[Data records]
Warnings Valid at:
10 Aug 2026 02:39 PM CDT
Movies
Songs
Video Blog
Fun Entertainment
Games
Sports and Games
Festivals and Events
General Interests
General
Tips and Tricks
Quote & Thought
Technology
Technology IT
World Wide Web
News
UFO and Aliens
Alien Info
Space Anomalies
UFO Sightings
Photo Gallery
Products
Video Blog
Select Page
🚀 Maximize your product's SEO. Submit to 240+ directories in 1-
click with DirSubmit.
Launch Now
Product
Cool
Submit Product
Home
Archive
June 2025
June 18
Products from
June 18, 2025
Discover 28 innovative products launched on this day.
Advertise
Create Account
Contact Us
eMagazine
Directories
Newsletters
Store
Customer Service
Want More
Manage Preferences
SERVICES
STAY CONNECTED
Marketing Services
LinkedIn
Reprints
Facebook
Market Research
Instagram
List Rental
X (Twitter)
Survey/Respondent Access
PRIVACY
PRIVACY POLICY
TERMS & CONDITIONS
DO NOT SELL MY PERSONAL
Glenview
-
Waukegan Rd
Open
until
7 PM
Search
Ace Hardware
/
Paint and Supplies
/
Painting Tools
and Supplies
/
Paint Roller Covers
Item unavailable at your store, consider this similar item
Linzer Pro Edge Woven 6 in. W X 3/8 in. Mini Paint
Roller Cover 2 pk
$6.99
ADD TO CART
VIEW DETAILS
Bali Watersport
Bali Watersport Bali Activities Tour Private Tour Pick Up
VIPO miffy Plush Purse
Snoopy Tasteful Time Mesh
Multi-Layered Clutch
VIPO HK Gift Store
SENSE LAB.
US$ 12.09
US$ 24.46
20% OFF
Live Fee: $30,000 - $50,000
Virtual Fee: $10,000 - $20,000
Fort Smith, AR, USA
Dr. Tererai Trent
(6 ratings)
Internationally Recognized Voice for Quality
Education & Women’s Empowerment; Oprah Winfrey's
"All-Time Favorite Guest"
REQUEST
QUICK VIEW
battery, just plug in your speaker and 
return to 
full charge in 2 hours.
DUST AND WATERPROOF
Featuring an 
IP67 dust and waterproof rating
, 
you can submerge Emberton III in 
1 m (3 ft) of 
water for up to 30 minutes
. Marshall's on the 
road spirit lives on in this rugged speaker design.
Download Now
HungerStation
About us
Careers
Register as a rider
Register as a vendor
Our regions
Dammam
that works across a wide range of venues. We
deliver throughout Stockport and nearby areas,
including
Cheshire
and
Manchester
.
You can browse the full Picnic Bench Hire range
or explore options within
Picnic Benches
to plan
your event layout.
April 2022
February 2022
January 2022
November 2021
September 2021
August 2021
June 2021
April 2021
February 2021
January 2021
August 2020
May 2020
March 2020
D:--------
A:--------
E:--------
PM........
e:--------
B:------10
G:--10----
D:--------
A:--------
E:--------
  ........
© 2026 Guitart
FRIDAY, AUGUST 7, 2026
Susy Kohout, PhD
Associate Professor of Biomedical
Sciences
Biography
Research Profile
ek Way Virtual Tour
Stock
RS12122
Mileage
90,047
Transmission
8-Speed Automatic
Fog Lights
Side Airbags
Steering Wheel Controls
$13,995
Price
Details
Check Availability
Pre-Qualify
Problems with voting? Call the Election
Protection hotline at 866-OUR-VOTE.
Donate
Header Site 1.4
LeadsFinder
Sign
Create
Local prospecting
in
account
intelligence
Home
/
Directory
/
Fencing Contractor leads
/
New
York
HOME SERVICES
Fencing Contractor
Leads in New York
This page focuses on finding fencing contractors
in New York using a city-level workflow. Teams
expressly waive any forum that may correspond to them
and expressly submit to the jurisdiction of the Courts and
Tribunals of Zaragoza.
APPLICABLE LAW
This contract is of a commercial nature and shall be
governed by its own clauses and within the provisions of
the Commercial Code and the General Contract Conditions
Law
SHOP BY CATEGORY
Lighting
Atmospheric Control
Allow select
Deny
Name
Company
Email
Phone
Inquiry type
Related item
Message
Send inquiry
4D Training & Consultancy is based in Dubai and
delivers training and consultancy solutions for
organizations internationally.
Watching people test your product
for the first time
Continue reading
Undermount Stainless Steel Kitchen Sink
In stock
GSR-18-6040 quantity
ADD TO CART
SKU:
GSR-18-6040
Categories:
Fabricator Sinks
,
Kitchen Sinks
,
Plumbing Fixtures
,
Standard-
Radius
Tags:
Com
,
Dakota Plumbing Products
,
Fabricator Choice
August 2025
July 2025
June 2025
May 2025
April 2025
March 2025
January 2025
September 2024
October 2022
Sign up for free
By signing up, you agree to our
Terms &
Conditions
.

YOUR GOAL => Every line above from the line with "Item unavailable at" to the line with "Live Fee: $30,000 - $50,000", both included, must be reproduced exactly, and no other line may appear.

RESULT FOR THIS TASK =>
Item unavailable at your store, consider this similar item
Linzer Pro Edge Woven 6 in. W X 3/8 in. Mini Paint
Roller Cover 2 pk
$6.99
ADD TO CART
VIEW DETAILS
Bali Watersport
Bali Watersport Bali Activities Tour Private Tour Pick Up
VIPO miffy Plush Purse
Snoopy Tasteful Time Mesh
Multi-Layered Clutch
VIPO HK Gift Store
SENSE LAB.
US$ 12.09
US$ 24.46
20% OFF
Live Fee: $30,000 - $50,000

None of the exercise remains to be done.